WHAT IS REQUIRED:
Switch every "SKU" in the lines below to "REF" and write all the lines out again, leaving everything else as it is.

(MATERIAL FOR THIS TASK begins)

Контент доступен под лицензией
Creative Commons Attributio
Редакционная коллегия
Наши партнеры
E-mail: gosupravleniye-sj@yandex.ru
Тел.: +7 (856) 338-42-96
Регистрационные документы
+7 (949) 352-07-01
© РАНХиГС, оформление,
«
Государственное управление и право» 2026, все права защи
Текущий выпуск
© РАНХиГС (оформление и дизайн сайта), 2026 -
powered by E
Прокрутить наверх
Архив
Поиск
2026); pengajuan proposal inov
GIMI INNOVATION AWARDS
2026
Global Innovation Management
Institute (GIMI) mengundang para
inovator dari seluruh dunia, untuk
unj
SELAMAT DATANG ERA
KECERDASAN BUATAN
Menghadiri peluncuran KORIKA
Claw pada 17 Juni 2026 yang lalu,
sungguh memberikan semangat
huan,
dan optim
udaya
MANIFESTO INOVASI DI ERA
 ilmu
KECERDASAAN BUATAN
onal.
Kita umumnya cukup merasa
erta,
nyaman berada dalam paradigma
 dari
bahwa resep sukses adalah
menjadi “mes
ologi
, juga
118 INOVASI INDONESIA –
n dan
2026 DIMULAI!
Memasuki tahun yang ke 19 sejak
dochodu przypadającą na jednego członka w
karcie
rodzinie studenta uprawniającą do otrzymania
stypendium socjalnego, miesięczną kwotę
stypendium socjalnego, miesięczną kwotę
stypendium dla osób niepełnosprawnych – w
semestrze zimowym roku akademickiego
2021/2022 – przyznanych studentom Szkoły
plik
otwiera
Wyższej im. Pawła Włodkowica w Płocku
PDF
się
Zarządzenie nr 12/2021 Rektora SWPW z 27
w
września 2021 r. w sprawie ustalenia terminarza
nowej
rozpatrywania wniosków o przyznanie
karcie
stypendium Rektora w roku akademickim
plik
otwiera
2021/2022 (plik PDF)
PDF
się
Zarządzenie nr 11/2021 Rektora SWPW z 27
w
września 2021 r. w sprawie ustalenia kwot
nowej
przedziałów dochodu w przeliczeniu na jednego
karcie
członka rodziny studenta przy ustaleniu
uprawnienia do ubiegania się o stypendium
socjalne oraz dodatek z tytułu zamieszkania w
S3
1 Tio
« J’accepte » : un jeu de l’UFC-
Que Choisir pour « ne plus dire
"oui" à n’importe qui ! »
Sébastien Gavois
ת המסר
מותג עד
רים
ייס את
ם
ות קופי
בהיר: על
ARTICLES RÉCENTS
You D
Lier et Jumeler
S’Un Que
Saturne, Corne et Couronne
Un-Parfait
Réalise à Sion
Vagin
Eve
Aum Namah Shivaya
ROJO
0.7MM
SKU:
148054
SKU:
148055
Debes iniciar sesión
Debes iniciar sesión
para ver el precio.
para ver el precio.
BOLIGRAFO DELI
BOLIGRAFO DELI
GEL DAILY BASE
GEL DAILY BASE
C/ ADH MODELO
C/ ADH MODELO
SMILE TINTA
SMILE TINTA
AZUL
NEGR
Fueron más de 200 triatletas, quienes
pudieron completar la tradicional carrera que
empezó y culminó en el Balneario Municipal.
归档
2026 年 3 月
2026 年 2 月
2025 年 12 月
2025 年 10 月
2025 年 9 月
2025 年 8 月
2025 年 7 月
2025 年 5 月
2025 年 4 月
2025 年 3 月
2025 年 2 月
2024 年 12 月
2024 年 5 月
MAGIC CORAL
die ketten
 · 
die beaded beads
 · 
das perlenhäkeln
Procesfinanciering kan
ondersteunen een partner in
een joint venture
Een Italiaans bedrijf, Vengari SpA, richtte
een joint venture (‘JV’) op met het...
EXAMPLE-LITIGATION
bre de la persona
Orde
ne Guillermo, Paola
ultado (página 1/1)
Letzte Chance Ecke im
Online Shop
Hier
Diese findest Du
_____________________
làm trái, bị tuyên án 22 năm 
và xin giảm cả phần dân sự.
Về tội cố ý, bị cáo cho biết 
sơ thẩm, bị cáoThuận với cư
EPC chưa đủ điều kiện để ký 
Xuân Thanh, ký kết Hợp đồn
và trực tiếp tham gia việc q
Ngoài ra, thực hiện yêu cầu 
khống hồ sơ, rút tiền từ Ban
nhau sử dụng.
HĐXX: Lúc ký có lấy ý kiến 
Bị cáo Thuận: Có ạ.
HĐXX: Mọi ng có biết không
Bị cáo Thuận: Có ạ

(MATERIAL FOR THIS TASK ends)

WRITTEN RESPONSE:
Контент доступен под лицензией
Creative Commons Attributio
Редакционная коллегия
Наши партнеры
E-mail: gosupravleniye-sj@yandex.ru
Тел.: +7 (856) 338-42-96
Регистрационные документы
+7 (949) 352-07-01
© РАНХиГС, оформление,
«
Государственное управление и право» 2026, все права защи
Текущий выпуск
© РАНХиГС (оформление и дизайн сайта), 2026 -
powered by E
Прокрутить наверх
Архив
Поиск
2026); pengajuan proposal inov
GIMI INNOVATION AWARDS
2026
Global Innovation Management
Institute (GIMI) mengundang para
inovator dari seluruh dunia, untuk
unj
SELAMAT DATANG ERA
KECERDASAN BUATAN
Menghadiri peluncuran KORIKA
Claw pada 17 Juni 2026 yang lalu,
sungguh memberikan semangat
huan,
dan optim
udaya
MANIFESTO INOVASI DI ERA
 ilmu
KECERDASAAN BUATAN
onal.
Kita umumnya cukup merasa
erta,
nyaman berada dalam paradigma
 dari
bahwa resep sukses adalah
menjadi “mes
ologi
, juga
118 INOVASI INDONESIA –
n dan
2026 DIMULAI!
Memasuki tahun yang ke 19 sejak
dochodu przypadającą na jednego członka w
karcie
rodzinie studenta uprawniającą do otrzymania
stypendium socjalnego, miesięczną kwotę
stypendium socjalnego, miesięczną kwotę
stypendium dla osób niepełnosprawnych – w
semestrze zimowym roku akademickiego
2021/2022 – przyznanych studentom Szkoły
plik
otwiera
Wyższej im. Pawła Włodkowica w Płocku
PDF
się
Zarządzenie nr 12/2021 Rektora SWPW z 27
w
września 2021 r. w sprawie ustalenia terminarza
nowej
rozpatrywania wniosków o przyznanie
karcie
stypendium Rektora w roku akademickim
plik
otwiera
2021/2022 (plik PDF)
PDF
się
Zarządzenie nr 11/2021 Rektora SWPW z 27
w
września 2021 r. w sprawie ustalenia kwot
nowej
przedziałów dochodu w przeliczeniu na jednego
karcie
członka rodziny studenta przy ustaleniu
uprawnienia do ubiegania się o stypendium
socjalne oraz dodatek z tytułu zamieszkania w
S3
1 Tio
« J’accepte » : un jeu de l’UFC-
Que Choisir pour « ne plus dire
"oui" à n’importe qui ! »
Sébastien Gavois
ת המסר
מותג עד
רים
ייס את
ם
ות קופי
בהיר: על
ARTICLES RÉCENTS
You D
Lier et Jumeler
S’Un Que
Saturne, Corne et Couronne
Un-Parfait
Réalise à Sion
Vagin
Eve
Aum Namah Shivaya
ROJO
0.7MM
REF:
148054
REF:
148055
Debes iniciar sesión
Debes iniciar sesión
para ver el precio.
para ver el precio.
BOLIGRAFO DELI
BOLIGRAFO DELI
GEL DAILY BASE
GEL DAILY BASE
C/ ADH MODELO
C/ ADH MODELO
SMILE TINTA
SMILE TINTA
AZUL
NEGR
Fueron más de 200 triatletas, quienes
pudieron completar la tradicional carrera que
empezó y culminó en el Balneario Municipal.
归档
2026 年 3 月
2026 年 2 月
2025 年 12 月
2025 年 10 月
2025 年 9 月
2025 年 8 月
2025 年 7 月
2025 年 5 月
2025 年 4 月
2025 年 3 月
2025 年 2 月
2024 年 12 月
2024 年 5 月
MAGIC CORAL
die ketten
 · 
die beaded beads
 · 
das perlenhäkeln
Procesfinanciering kan
ondersteunen een partner in
een joint venture
Een Italiaans bedrijf, Vengari SpA, richtte
een joint venture (‘JV’) op met het...
EXAMPLE-LITIGATION
bre de la persona
Orde
ne Guillermo, Paola
ultado (página 1/1)
Letzte Chance Ecke im
Online Shop
Hier
Diese findest Du
_____________________
làm trái, bị tuyên án 22 năm 
và xin giảm cả phần dân sự.
Về tội cố ý, bị cáo cho biết 
sơ thẩm, bị cáoThuận với cư
EPC chưa đủ điều kiện để ký 
Xuân Thanh, ký kết Hợp đồn
và trực tiếp tham gia việc q
Ngoài ra, thực hiện yêu cầu 
khống hồ sơ, rút tiền từ Ban
nhau sử dụng.
HĐXX: Lúc ký có lấy ý kiến 
Bị cáo Thuận: Có ạ.
HĐXX: Mọi ng có biết không
Bị cáo Thuận: Có ạ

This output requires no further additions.